- [The task]:
Output the entries' text word for word, beginning at the line containing "The following snippet" and stopping after the line containing "the simulator algorithm.".

[Material supplied Boundary: Start]

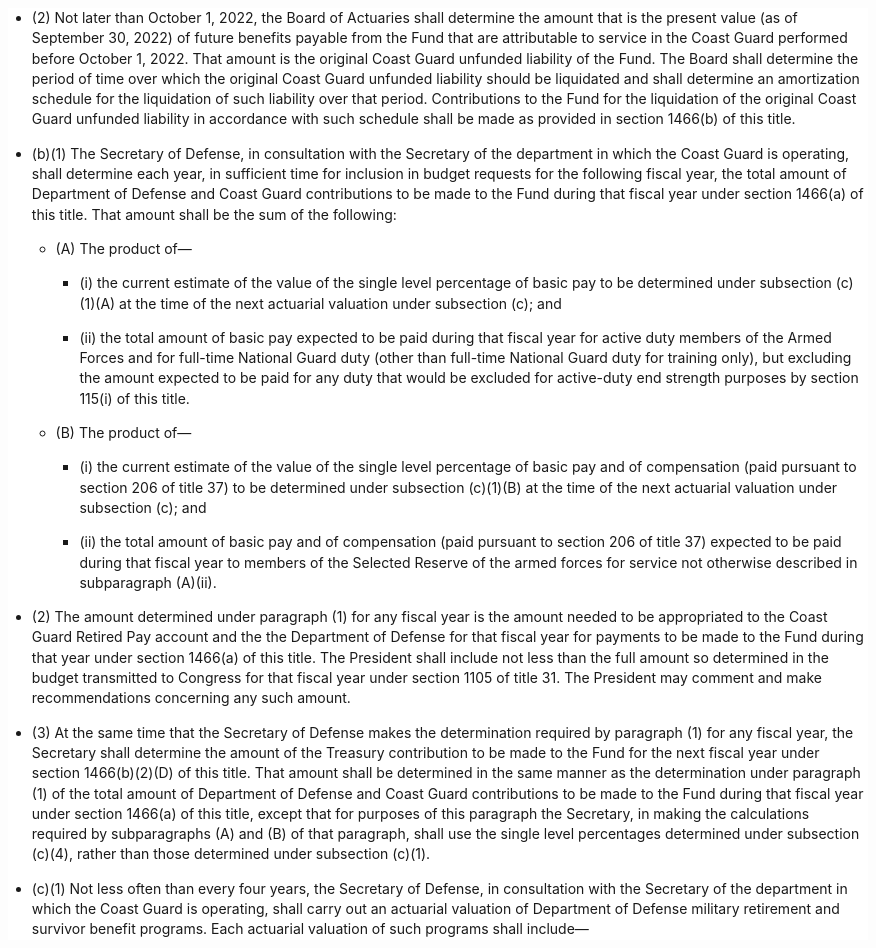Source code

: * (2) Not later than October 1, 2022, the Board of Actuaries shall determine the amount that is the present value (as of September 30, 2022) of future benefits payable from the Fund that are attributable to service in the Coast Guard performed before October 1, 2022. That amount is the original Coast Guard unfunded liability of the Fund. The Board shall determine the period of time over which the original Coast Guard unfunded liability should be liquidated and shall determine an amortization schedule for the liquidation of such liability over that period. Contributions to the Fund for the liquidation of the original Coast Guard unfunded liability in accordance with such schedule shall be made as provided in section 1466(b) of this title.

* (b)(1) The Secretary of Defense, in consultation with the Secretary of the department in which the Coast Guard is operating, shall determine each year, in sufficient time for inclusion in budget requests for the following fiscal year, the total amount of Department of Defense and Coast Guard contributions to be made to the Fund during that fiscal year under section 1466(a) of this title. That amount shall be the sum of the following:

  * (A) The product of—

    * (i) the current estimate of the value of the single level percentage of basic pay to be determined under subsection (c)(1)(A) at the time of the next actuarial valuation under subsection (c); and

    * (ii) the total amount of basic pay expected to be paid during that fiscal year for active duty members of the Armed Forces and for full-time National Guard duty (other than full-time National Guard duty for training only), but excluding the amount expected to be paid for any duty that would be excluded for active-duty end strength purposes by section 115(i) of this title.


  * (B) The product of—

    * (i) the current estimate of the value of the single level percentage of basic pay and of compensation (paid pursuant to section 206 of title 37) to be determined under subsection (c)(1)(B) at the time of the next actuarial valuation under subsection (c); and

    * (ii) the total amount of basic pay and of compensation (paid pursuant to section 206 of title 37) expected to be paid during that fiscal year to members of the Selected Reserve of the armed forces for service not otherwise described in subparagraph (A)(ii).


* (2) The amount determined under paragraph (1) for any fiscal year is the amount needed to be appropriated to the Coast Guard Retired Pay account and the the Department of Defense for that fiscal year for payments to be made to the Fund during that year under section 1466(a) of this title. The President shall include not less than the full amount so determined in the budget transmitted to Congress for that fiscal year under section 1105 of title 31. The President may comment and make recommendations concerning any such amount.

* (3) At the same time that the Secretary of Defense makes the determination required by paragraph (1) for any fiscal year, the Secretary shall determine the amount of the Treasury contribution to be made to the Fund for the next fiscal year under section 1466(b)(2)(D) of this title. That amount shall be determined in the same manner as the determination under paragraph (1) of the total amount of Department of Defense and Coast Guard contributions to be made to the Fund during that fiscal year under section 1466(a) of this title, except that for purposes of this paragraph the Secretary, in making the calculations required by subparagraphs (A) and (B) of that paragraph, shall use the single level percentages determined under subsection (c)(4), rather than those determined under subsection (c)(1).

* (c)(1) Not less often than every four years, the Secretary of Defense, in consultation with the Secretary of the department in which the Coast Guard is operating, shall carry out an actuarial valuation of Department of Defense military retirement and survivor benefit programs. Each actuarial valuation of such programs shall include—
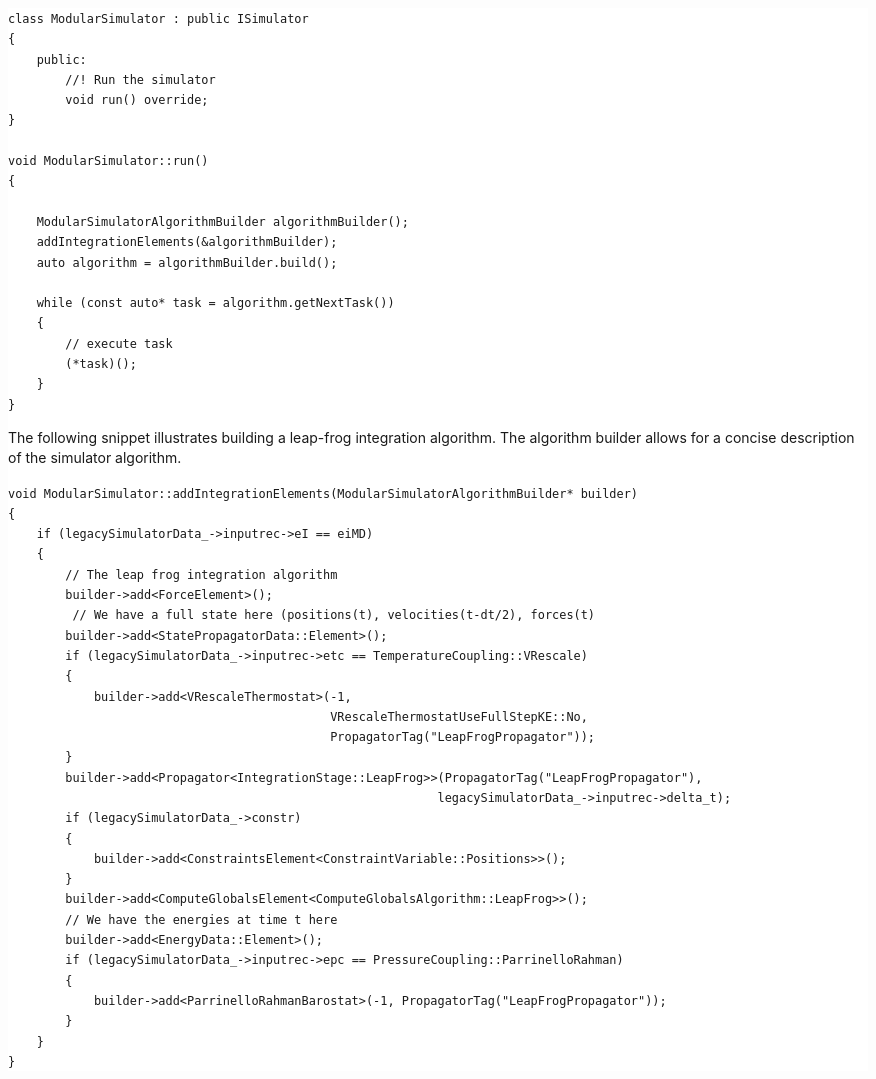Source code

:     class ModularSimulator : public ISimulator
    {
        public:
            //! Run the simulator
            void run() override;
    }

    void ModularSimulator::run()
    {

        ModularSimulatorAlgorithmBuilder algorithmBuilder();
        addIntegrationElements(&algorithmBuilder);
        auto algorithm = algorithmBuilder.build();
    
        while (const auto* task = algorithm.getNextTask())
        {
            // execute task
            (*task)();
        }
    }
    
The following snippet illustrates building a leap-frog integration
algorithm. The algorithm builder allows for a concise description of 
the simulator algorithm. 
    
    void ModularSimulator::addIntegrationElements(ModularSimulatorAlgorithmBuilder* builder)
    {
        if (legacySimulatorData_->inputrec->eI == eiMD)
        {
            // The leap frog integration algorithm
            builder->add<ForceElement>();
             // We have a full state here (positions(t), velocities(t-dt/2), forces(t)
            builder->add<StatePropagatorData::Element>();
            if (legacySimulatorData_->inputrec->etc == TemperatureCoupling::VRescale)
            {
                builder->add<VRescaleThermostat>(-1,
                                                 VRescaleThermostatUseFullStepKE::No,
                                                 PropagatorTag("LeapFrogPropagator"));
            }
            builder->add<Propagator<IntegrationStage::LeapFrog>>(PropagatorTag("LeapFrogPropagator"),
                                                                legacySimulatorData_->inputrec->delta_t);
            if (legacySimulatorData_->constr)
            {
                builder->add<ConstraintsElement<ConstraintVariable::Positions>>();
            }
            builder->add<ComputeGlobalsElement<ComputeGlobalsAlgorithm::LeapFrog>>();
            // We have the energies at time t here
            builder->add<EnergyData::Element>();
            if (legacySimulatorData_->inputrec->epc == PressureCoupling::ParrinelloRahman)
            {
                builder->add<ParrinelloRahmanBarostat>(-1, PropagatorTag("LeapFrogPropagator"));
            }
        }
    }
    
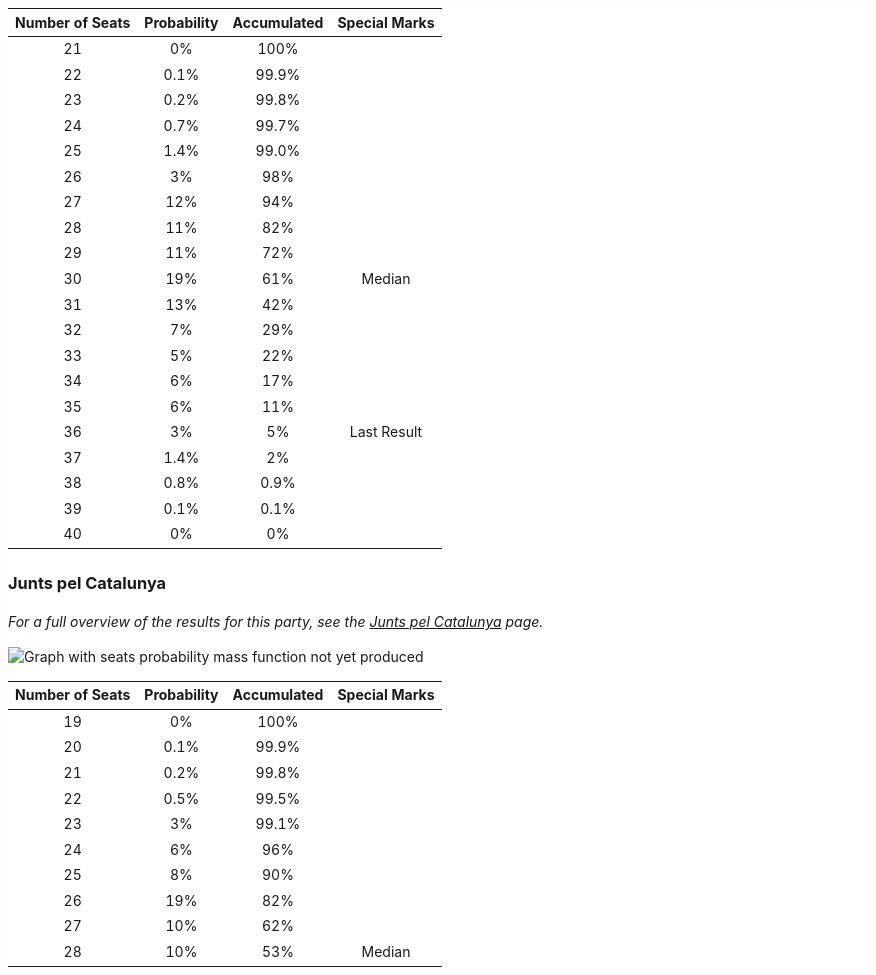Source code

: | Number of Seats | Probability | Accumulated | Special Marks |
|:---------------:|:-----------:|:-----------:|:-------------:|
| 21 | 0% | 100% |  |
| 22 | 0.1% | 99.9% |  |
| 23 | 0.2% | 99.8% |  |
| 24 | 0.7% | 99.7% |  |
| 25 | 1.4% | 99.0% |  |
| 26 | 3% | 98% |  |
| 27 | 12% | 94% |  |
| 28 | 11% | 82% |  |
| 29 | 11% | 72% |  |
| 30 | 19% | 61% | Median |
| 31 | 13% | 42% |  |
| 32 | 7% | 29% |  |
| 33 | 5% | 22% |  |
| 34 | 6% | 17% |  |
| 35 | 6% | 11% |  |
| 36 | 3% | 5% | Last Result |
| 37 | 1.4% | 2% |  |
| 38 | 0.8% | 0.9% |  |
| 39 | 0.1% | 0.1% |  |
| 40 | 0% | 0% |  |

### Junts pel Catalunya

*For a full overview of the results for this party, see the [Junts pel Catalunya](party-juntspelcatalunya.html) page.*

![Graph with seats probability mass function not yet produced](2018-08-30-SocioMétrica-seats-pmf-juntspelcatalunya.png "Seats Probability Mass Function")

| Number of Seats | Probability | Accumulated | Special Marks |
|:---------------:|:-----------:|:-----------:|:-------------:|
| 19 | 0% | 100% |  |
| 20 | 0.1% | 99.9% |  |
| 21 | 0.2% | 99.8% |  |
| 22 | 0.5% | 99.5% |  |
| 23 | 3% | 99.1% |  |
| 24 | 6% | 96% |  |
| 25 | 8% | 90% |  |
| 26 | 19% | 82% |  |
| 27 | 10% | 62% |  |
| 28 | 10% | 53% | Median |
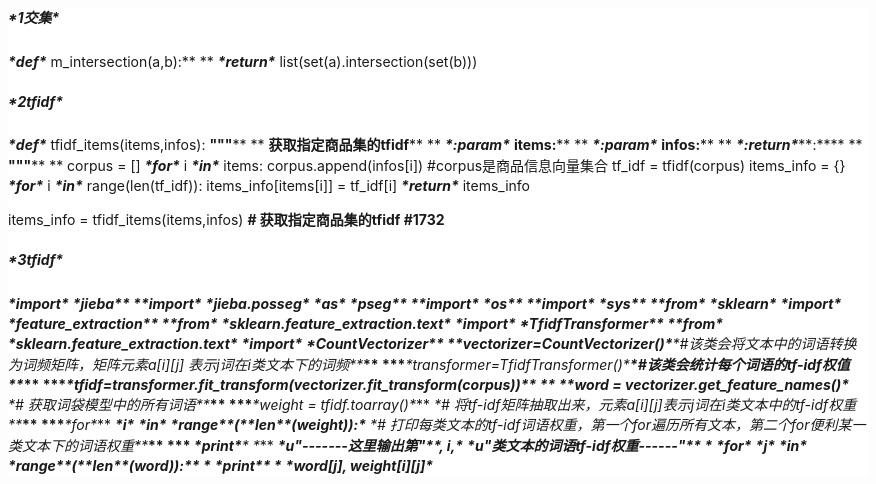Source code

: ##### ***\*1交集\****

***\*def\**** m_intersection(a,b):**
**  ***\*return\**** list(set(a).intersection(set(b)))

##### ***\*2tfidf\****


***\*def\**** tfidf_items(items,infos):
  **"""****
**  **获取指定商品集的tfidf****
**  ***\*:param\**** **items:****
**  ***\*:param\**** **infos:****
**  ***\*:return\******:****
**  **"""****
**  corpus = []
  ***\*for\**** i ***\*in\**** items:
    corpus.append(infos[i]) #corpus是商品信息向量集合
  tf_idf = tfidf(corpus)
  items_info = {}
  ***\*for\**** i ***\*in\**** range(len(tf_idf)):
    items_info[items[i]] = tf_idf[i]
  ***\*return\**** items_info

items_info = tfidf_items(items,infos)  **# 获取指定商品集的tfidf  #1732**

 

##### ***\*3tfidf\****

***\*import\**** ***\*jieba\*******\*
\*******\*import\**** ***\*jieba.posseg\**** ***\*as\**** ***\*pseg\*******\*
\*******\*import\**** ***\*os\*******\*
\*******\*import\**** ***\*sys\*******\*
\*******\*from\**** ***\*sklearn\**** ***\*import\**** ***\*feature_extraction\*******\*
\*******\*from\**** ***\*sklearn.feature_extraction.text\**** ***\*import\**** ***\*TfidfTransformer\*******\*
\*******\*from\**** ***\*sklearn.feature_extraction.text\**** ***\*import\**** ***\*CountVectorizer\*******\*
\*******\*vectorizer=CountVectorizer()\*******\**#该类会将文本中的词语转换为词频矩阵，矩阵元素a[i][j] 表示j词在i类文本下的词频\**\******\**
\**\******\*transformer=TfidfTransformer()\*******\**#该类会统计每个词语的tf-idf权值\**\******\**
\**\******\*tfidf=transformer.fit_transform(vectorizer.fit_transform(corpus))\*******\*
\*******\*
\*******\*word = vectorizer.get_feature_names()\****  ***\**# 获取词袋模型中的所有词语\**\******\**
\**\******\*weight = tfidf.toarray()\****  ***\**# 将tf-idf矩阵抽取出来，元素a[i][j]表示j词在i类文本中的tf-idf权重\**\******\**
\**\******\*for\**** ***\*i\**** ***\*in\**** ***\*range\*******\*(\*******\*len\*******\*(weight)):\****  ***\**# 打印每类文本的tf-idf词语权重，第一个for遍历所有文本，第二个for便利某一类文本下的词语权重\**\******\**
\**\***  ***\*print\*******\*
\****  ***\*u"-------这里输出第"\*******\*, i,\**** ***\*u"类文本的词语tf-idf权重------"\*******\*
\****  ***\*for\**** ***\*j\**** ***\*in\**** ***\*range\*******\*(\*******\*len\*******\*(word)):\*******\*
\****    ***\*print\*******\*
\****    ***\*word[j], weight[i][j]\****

[Material supplied Boundary: End]

- [Answer to this task]:
The following snippet illustrates building a leap-frog integration
algorithm. The algorithm builder allows for a concise description of 
the simulator algorithm. 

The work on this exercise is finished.